Friday 31 August 2018

World Animation 1970-1975

World Animation in 1970-1975
France

Serge Danot

Danot created the pilot for the TV series 'The Magic Roundabout'. There were over 500 hundred episodes made within 1963-1970. The style of animation with this series was stop-motion with a narrator helping the story be told. Also, in 1970, a feature film called 'Dougal and the Blue Cat' was released.

Norway

Ivo Caprino

Caprino perfected the technique of manipulating character figures in real time. This technique was an early version of animatronics. Though perfecting the technique, Caprino later switched to stop-motion and created the film 'Pinchcliffe Grand Prix' in 1975. The film itself took three and a half years to create. The film was very famous in Norway, creating box office records that still stand to this day.

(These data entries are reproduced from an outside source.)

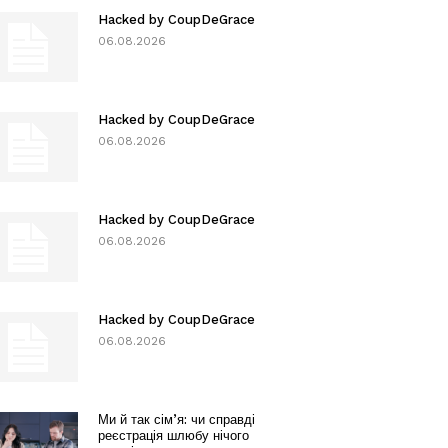
Hacked by CoupDeGrace
06.08.2026
Hacked by CoupDeGrace
06.08.2026
Hacked by CoupDeGrace
06.08.2026
Hacked by CoupDeGrace
06.08.2026
Ми й так сім’я: чи справді
реєстрація шлюбу нічого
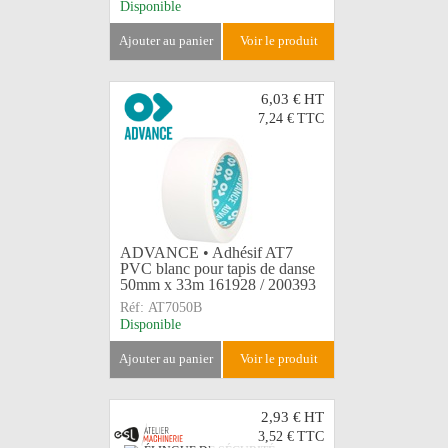
Disponible
ajouter au panier
voir le produit
6,03 €
HT
7,24 €
TTC
ADVANCE • Adhésif AT7
PVC blanc pour tapis de danse
50mm x 33m 161928 / 200393
Réf:
AT7050B
Disponible
ajouter au panier
voir le produit
2,93 €
HT
3,52 €
TTC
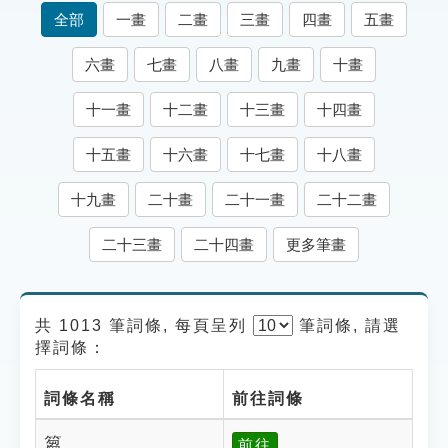
索引選單
全部
一畫
二畫
三畫
四畫
五畫
知識索引
六畫
七畫
八畫
九畫
十畫
單字索引
十一畫
十二畫
十三畫
十四畫
生命大百科索引
十五畫
十六畫
十七畫
十八畫
遊戲專區
十九畫
二十畫
二十一畫
二十二畫
教學應用
二十三畫
二十四畫
更多筆畫
貓頭鷹博士
共 1013 筆詞條, 每頁呈列
筆
詞條, 請選
擇詞條：
詞條名稱
前往詞條
篘
前往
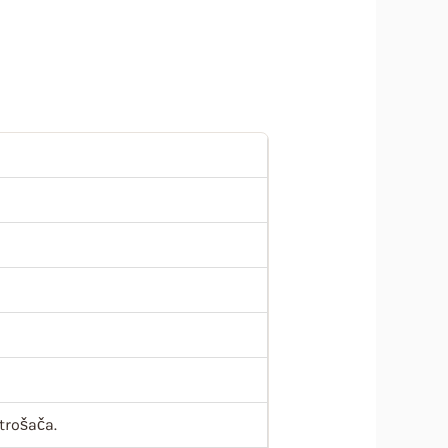
trošača.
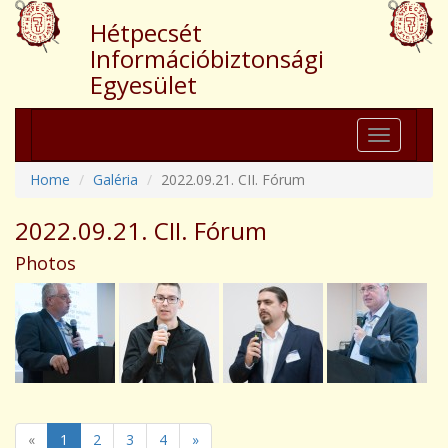
Hétpecsét
Információbiztonsági
Egyesület
Toggle
navigation
Home
Galéria
2022.09.21. CII. Fórum
2022.09.21. CII. Fórum
Photos
«
1
2
3
4
»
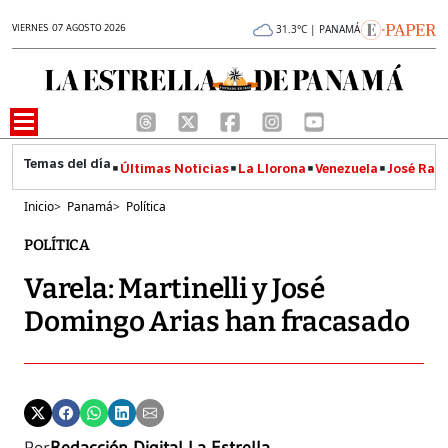
VIERNES 07 AGOSTO 2026
31.3°C | PANAMÁ
Últimas Noticias
La Llorona
Venezuela
José Raúl
Inicio
>
Panamá
>
Política
POLÍTICA
Varela: Martinelli y José
Domingo Arias han fracasado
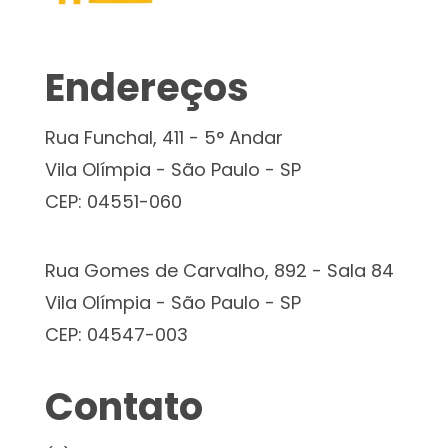
Endereços
Rua Funchal, 411 - 5° Andar
Vila Olímpia - São Paulo - SP
CEP: 04551-060
Rua Gomes de Carvalho, 892 - Sala 84
Vila Olímpia - São Paulo - SP
CEP: 04547-003
Contato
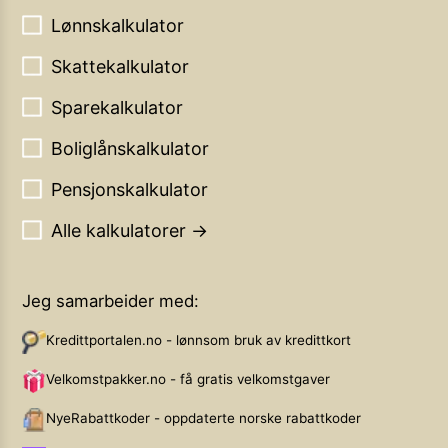
Lønnskalkulator
Skattekalkulator
Sparekalkulator
Boliglånskalkulator
Pensjonskalkulator
Alle kalkulatorer →
Jeg samarbeider med:
Kredittportalen.no - lønnsom bruk av kredittkort
Velkomstpakker.no - få gratis velkomstgaver
NyeRabattkoder - oppdaterte norske rabattkoder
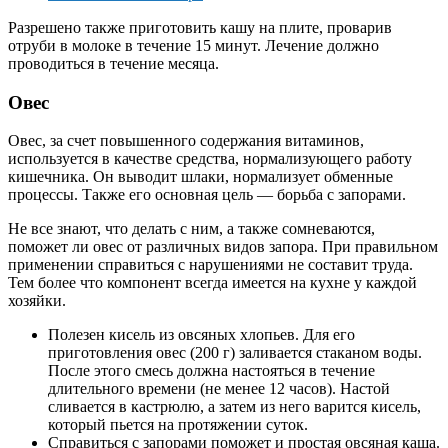
Разрешено также приготовить кашу на плите, проварив
отруби в молоке в течение 15 минут. Лечение должно
проводиться в течение месяца.
Овес
Овес, за счет повышенного содержания витаминов,
используется в качестве средства, нормализующего работу
кишечника. Он выводит шлаки, нормализует обменные
процессы. Также его основная цель — борьба с запорами.
Не все знают, что делать с ним, а также сомневаются,
поможет ли овес от различных видов запора. При правильном
применении справиться с нарушениями не составит труда.
Тем более что компонент всегда имеется на кухне у каждой
хозяйки.
Полезен кисель из овсяных хлопьев. Для его
приготовления овес (200 г) заливается стаканом воды.
После этого смесь должна настояться в течение
длительного времени (не менее 12 часов). Настой
сливается в кастрюлю, а затем из него варится кисель,
который пьется на протяжении суток.
Справиться с запорами поможет и простая овсяная каша.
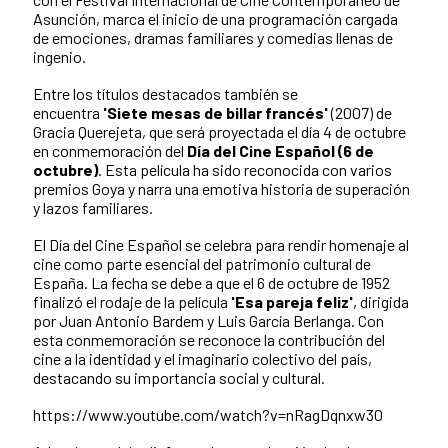
Asunción, marca el inicio de una programación cargada
de emociones, dramas familiares y comedias llenas de
ingenio.
Entre los títulos destacados también se
encuentra
'Siete mesas de billar francés'
(2007) de
Gracia Querejeta, que será proyectada el día 4 de octubre
en conmemoración del
Día del Cine Español (6 de
octubre)
. Esta película ha sido reconocida con varios
premios Goya y narra una emotiva historia de superación
y lazos familiares.
El Día del Cine Español se celebra para rendir homenaje al
cine como parte esencial del patrimonio cultural de
España. La fecha se debe a que el 6 de octubre de 1952
finalizó el rodaje de la película
'Esa pareja feliz'
, dirigida
por Juan Antonio Bardem y Luis García Berlanga. Con
esta conmemoración se reconoce la contribución del
cine a la identidad y el imaginario colectivo del país,
destacando su importancia social y cultural.
https://www.youtube.com/watch?v=nRagDqnxw30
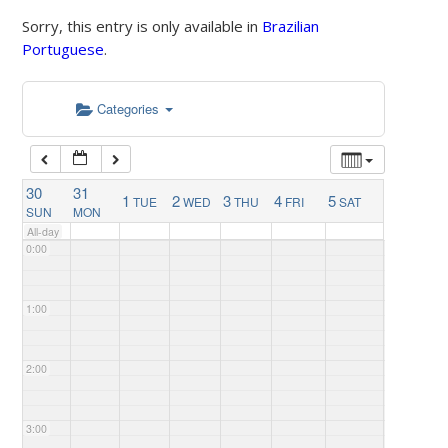
Sorry, this entry is only available in
Brazilian
Portuguese
.
Categories
30
31
1
2
3
4
5
TUE
WED
THU
FRI
SAT
SUN
MON
All-day
0:00
1:00
2:00
3:00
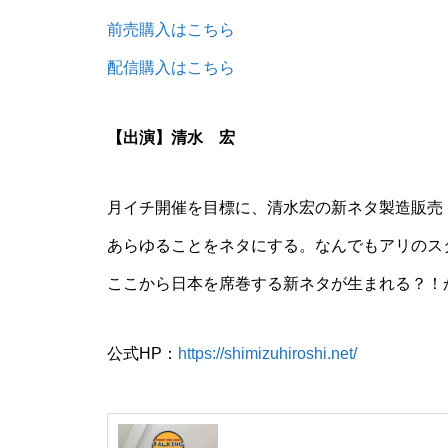
前売購入はこちら
配信購入はこちら
【出演】清水 宏
月イチ開催を目標に、清水宏の新ネタ製造販売
あらゆることをネタにする。なんでもアリのス
ここから日本を席巻する新ネタが生まれる？！
公式HP：
https://shimizuhiroshi.net/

The film was shown daily in some theaters in Norway for 28 years after its first release.

Hungary

William Feigenbaum & Jozsef Gemes

Feigenbaum & Gemes created the children's film 'Hugo the Hippo' in 1975. This film became a huge favourite with adults. This film was the first feature length animated film to get an international release from Hungary.

France & Poland

Piotr Kamler

Kamler created the experimental short stop-motion film called 'The Step' in 1974. Although it's about five minutes long, it mostly repeats the first few seconds over and over to a sound track.

Japan

Hayao Miyazaki & Isao Takahata

Miyazaki & Takahata created the Japanese TV series called 'Heidi' in 1974, an adaption of the children's book called Heidi. Both Miyazaki & Takahata went forward to form the very well known 'Studio Ghibli' to produce their own feature films (including 'Spirited Away and Howl's Moving Castle).

Renzo & Sayoko Kinoshita

Renzo & Sayoko created 'Made in Japan' in 1972. Made in Japan was an animation about the Japanese culture putting the economy of Japan before anything else. Renzo & Sayoko also created what is considered to be one of the most harrowing and disturbing animated shorts called 'Pica-don' in 1978. 'Pica-don' is an animated depiction of bombing of Hiroshima, ending World War 2.

France & Czech Republic

Rene Laloux

Laloux created 'The Fantastic Planet' in 1973, based upon the novel 'Oms En Serie' by Stefan Wul. The film was about the world in society where humans had been taken to another planet to be pets. The film alludes to the social concerns of fascist repression and war as well as alternative culture and eastern mysticism.

USA

Richard Williams

Williams, the creator of 'Animators Survival Kit', created 'A Christmas Carol' in 1971. The animation was made for TV film but was later released in movie theaters and won the 1972 Academy Award for best animated short film. This win caused controversy and led to the Academy Awards changing its rules, deeming that TV movies could not be considered for the Oscars.

Ralph Bakshi

Bakshi created the first X-rated American cartoon called 'Fritz the Cat'. Bakshi believed that with all the changes in society and the new social power, it was time to take adult animation seriously. So, Bakshi took a comic strip character that was created by Robert Crumb. Fritz the Cat lives an alternative lifestyle among students in New York who experimented with free love, drugs and rock 'n' roll.

UK

Bob Godfrey

Godfrey created 'Karma Sutra Rides Again' in 1971 during the early 1970s craze for adult animation. Karma Sutra Rides Again is about a middle aged couple behind closed doors, including sex and its many possibilities. Godfrey believed that animation should concern the surreal and fantastic, rather than imitate realism. The film was given an X-rated certificate and screened alongside Stanley Kubrick's 'A Clockwork Orange' in the UK. Karma Sutra Rides Again was nominated for an Oscar for best animated short.